MARKET SHARE AND PRICING SAFEGUARDS FOR PRIVATE EQUITY-BACKED NURSING HOMES
12 January 2026
NOTICE PAPER NO. 330
NOTICE OF QUESTION FOR WRITTEN ANSWER
FOR THE SITTING OF PARLIAMENT ON 12 JANUARY 2026
Name and Constituency of Member of Parliament
Mr Kenneth Tiong Boon Kiat
MP for Aljunied GRC
Question No. 673
To ask the Coordinating Minister for Social Policies and Minister for Health following the Competition and Consumer Commission of Singapore’s clearance of the recent merger between Singapore’s two largest private nursing home operators, (a) what is the combined market share of private equity-backed nursing home operators; (b) what percentage of the Ministry’s Build-Own-Lease operating subventions currently flow to such operators versus Voluntary Welfare Organisations; and (c) what safeguards exist against future price increases in an increasingly consolidated market.
Answer
1 The two merging private nursing home operators will account for around 10% of the total nursing home market.

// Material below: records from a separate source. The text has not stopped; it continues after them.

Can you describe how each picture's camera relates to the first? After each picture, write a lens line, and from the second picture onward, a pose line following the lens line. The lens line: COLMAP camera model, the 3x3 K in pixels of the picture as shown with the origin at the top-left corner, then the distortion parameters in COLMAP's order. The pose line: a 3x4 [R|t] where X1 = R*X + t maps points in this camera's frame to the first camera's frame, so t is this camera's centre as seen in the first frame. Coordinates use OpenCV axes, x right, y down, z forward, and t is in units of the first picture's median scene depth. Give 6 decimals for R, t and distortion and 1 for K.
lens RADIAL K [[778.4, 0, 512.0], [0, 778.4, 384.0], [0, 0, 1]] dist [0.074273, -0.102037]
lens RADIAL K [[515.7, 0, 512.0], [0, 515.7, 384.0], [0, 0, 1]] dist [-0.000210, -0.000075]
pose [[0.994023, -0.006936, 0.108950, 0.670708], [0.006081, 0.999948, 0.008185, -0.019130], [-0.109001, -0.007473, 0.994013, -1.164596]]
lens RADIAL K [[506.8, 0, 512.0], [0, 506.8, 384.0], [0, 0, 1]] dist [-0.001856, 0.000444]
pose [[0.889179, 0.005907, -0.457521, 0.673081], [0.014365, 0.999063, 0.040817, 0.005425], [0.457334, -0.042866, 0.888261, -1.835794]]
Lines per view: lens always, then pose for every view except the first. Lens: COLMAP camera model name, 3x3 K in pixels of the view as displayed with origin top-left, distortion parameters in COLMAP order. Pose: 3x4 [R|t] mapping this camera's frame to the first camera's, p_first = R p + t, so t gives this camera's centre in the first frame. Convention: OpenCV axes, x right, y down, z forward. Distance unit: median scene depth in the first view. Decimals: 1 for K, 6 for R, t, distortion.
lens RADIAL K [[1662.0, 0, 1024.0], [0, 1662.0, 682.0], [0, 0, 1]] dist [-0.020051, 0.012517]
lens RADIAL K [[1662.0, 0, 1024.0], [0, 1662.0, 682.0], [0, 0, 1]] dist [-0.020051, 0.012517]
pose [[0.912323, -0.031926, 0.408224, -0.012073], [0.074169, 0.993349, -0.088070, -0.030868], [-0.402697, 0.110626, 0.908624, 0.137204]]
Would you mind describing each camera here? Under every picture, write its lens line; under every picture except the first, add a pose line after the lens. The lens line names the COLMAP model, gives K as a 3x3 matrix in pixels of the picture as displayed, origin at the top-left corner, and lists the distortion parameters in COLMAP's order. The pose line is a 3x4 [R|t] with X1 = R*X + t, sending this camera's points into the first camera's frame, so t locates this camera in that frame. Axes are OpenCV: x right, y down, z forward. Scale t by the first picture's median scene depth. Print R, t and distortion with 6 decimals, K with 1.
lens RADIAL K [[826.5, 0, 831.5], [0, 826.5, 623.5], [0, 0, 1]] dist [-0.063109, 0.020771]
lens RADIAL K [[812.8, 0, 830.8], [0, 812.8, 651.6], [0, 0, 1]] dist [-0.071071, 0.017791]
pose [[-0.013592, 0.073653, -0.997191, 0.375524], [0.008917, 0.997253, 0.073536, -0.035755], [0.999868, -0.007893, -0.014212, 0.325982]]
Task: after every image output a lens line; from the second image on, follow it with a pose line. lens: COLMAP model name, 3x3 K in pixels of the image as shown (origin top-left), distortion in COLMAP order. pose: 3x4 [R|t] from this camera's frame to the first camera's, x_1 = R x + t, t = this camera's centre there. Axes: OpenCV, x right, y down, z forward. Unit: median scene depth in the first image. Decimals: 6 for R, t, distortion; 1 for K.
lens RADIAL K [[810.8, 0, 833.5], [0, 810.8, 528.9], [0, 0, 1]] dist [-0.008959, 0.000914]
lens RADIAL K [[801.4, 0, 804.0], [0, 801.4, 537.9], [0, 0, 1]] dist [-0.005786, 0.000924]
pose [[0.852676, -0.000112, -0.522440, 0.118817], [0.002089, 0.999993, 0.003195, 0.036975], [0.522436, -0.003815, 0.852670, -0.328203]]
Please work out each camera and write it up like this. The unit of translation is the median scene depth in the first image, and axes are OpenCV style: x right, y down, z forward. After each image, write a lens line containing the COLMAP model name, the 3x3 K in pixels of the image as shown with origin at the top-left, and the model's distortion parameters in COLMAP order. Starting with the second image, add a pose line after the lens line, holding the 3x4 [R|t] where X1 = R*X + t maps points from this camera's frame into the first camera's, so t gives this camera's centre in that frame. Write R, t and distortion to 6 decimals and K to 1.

The Competition and Consumer Commission of Singapore has assessed that the merger does not result in a substantial loss of competition in the provision of nursing home services. One of the key reasons is that under the Build-Own-Lease model, Government fully funds the capital costs of development and appoints both private and non-private operators for the facility through competitive tenders, which lowers the barrier to entry for nursing home operators and supports the diversity of options. The distribution of Government operating subvention to private operators is generally proportionate to their subsidised market share.